In the Post-ABC poll, 45 percent of self-identified Catholics reported attending Mass nearly once a week or more often, 19 percent attended monthly, and 35 percent said they attend less often or never.

While non-practicing Catholics said in follow-up interviews that they admire Francis, they do not like that the church is not softening its stance on same-sex marriage, the role of women in the church and abortion.

Nearly 3 in 4 Catholics hold a strongly favorable view of the pope, and 47 percent hold a strongly favorable view of the denomination.
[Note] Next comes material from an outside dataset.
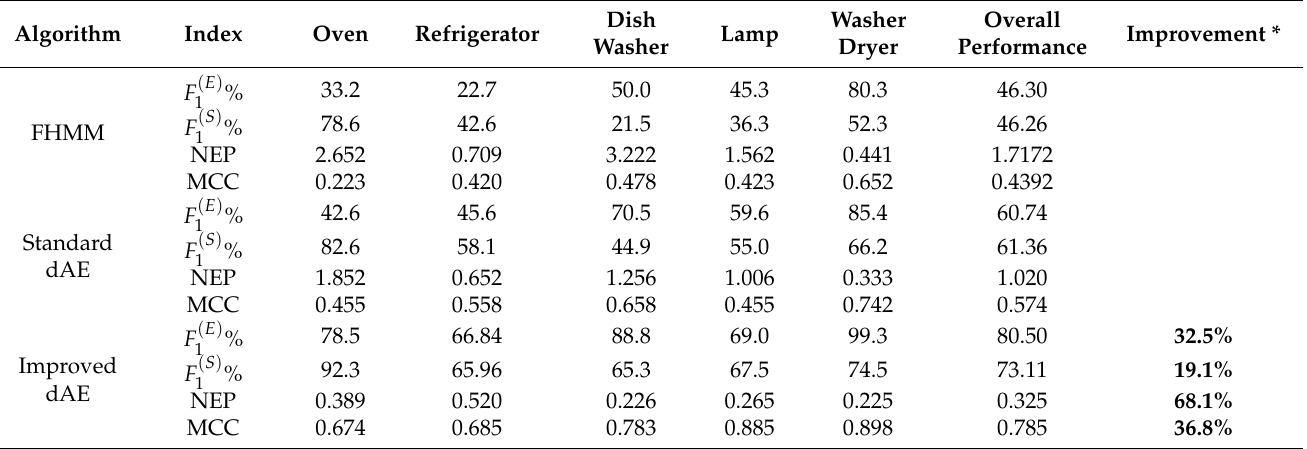
Table 1. Comparison of identification indexes of several equipment using REDD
Even among Americans with strongly unfavorable views of the Catholic Church, Francis is seen positively by 50 percent of them.
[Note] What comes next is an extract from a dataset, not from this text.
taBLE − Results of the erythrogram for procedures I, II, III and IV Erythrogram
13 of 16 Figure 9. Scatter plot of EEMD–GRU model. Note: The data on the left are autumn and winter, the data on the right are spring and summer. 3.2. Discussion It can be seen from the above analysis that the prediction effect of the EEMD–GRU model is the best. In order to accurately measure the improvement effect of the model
Wishful thinking is probably playing some role in the gap.

Kathleen Cummings, director of the Cushwa Center for the Study of American Catholicism at the University of Notre Dame, says the gap in perceptions between Francis and the institutional church is tied to the pontiff’s “leading with the positive.” . . . . “Francis focuses on what the church says yes to before all the things it says no to,” Cummings said. “And in this country, for the last few decades, we heard a lot first about what the church says ‘no’ to.”

The pope’s activism on social, economic and environmental issues is supported by a wide swath of Catholics and non-Catholics, with just 14 percent of Americans wishing he would be less active on those issues.
[W]eekly attending Catholics are less supportive of many items on liberal Catholics’ wish list: allowing women to become priests, accepting homosexuality and ending opposition to all abortions.

A long-term challenge for the pope is whether he can bring together those who are devout and distrustful of departures from the canon, and those who are disaffected and hopeful that the church will acknowledge societal changes.

Cummings, the Notre Dame scholar, said the pope’s trip could shrink the gap between his popularity and the church’s if he can change the behavior of American bishops.

[D]uring a Christmas message last year at the Vatican. He told top church bureaucrats that they had “spiritual Alzheimer’s” and that sometimes they see themselves as “lords of the manor, superior to everyone and everything.”

What is clear is that there probably will not be a post-trip bounce for Francis to build on.
In the past, papal visits have done little to boost Catholic affiliation. . . . Surveys show that papal visits also have not even temporarily stemmed the long-term fall in worship attendance among Catholics.